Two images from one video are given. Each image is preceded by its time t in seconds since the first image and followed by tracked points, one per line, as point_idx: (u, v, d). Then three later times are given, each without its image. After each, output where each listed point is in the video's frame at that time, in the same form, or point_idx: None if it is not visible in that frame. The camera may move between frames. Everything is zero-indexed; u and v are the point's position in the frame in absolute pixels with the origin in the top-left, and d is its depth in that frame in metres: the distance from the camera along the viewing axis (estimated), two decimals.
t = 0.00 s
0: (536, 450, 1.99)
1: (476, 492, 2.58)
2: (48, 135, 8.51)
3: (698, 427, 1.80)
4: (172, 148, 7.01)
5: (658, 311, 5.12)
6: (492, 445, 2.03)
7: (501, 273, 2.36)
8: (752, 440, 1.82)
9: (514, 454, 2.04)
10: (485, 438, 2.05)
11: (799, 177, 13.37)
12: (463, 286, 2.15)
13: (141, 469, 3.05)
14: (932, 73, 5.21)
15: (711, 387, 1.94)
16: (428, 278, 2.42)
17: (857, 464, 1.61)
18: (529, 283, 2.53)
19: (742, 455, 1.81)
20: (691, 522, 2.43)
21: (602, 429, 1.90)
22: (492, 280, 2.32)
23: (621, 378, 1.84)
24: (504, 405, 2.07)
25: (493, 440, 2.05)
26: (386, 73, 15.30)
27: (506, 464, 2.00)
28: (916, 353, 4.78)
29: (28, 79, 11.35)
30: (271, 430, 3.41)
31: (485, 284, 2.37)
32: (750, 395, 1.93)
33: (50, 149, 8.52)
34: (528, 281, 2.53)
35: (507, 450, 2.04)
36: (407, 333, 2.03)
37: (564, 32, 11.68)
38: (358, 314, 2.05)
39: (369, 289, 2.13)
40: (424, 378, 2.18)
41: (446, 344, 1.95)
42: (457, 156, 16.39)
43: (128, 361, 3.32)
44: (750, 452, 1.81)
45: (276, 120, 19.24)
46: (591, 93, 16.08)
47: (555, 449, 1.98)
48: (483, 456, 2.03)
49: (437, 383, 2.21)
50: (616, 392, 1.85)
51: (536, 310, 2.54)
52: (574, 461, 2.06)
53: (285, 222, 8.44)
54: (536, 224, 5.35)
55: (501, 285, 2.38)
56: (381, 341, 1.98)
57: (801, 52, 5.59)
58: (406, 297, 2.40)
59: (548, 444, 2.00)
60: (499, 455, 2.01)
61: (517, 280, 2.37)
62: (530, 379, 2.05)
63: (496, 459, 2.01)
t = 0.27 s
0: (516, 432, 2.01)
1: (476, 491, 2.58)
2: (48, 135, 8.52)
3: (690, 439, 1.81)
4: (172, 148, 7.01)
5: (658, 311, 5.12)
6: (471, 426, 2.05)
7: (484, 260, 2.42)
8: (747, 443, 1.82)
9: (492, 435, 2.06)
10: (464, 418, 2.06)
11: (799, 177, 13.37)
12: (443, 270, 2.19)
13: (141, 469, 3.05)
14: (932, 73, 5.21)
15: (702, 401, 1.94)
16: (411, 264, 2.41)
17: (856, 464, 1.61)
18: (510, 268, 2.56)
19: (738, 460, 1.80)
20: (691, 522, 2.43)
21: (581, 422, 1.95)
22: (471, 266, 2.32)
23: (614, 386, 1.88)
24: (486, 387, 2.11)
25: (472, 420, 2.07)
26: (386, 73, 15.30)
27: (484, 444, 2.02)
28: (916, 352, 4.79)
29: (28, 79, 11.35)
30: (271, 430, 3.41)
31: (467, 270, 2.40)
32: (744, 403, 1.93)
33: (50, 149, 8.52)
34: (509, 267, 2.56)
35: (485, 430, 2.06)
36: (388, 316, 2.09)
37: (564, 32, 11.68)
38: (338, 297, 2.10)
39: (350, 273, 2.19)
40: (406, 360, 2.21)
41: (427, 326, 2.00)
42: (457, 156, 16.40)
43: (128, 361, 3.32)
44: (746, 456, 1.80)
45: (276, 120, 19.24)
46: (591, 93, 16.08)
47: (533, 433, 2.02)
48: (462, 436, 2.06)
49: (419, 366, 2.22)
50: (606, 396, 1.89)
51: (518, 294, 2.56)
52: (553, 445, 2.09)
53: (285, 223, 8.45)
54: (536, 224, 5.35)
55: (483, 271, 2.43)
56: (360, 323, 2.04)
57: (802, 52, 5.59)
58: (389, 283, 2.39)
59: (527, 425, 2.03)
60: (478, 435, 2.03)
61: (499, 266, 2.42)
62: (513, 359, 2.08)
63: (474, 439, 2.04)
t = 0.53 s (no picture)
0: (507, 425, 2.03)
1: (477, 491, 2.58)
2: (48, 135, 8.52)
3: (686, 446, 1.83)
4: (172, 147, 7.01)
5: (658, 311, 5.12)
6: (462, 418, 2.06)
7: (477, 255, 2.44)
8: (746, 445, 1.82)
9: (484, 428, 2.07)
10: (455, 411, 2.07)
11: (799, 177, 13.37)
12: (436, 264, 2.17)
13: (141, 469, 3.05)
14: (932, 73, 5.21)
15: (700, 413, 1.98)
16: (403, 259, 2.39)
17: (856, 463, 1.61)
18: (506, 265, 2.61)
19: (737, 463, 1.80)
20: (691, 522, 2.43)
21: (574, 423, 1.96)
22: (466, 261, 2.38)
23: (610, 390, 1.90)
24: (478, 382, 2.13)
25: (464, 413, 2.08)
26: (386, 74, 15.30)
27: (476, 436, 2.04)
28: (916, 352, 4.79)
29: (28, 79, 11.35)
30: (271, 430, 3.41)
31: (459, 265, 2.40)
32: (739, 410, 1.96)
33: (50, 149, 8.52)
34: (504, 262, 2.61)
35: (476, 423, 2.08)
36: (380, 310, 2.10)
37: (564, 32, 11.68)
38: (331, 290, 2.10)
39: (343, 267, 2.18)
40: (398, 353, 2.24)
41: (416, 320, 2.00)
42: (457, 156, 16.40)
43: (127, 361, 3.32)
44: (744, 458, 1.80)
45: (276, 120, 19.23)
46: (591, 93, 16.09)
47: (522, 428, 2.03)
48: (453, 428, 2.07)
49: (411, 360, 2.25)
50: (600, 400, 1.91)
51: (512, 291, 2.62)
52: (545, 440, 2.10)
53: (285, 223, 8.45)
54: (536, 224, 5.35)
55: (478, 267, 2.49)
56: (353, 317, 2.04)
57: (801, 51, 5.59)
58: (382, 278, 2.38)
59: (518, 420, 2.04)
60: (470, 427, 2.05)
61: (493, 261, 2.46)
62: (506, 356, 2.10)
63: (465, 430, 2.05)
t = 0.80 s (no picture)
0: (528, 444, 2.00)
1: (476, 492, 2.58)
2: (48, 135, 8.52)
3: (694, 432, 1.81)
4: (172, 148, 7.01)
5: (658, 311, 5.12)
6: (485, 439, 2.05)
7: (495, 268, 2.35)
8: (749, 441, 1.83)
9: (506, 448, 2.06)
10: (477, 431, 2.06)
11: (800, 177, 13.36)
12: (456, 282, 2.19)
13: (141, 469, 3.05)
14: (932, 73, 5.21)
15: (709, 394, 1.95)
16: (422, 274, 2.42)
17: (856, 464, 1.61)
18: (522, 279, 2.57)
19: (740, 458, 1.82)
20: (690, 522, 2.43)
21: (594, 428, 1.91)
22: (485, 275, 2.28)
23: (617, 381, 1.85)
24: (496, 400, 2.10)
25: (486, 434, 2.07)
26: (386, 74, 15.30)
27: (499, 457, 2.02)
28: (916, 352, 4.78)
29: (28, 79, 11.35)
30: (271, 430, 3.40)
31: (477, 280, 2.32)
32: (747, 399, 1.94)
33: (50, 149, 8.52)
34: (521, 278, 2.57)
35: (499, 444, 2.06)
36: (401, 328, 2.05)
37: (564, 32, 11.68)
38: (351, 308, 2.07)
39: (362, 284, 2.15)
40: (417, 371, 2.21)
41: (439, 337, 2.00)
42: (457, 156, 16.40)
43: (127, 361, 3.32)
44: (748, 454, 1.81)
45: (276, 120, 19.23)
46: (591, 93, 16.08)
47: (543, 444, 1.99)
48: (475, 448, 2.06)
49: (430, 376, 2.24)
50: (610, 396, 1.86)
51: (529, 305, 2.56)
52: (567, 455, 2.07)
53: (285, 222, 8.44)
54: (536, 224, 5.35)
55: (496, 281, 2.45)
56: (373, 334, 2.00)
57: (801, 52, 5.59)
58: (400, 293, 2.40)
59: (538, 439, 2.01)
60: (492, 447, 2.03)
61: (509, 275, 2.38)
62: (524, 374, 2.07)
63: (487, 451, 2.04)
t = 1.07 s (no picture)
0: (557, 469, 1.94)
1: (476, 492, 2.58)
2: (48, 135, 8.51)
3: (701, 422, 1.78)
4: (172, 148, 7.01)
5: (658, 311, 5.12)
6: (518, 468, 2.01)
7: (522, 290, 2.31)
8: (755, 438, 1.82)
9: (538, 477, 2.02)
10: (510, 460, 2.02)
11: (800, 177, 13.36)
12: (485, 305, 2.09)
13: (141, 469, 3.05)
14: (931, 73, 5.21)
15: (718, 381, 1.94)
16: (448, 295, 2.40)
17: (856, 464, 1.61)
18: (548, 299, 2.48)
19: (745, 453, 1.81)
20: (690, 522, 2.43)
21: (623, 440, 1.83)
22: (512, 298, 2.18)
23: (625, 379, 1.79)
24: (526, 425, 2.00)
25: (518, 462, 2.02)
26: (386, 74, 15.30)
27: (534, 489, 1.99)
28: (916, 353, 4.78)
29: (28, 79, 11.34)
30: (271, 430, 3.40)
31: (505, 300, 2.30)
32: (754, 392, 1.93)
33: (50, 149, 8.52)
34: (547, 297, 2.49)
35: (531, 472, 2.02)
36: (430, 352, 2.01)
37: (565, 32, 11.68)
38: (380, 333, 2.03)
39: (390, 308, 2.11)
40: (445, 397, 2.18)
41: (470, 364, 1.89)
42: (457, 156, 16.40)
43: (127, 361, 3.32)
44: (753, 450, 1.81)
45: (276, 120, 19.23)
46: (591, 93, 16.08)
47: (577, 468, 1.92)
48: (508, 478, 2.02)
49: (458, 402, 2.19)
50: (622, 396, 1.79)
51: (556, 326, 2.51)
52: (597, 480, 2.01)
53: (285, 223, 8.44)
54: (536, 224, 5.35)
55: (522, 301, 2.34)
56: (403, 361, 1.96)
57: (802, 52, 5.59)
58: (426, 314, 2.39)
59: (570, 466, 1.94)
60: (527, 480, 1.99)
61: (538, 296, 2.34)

════

- WHAT THE EXERCISE ASKS -
Given the records above, restate word for word only the lines starting at the one with "44: (746, 456, 1.80)" and ending at the one with "63: (474, 439, 2.04)".

- RESPONSE -
44: (746, 456, 1.80)
45: (276, 120, 19.24)
46: (591, 93, 16.08)
47: (533, 433, 2.02)
48: (462, 436, 2.06)
49: (419, 366, 2.22)
50: (606, 396, 1.89)
51: (518, 294, 2.56)
52: (553, 445, 2.09)
53: (285, 223, 8.45)
54: (536, 224, 5.35)
55: (483, 271, 2.43)
56: (360, 323, 2.04)
57: (802, 52, 5.59)
58: (389, 283, 2.39)
59: (527, 425, 2.03)
60: (478, 435, 2.03)
61: (499, 266, 2.42)
62: (513, 359, 2.08)
63: (474, 439, 2.04)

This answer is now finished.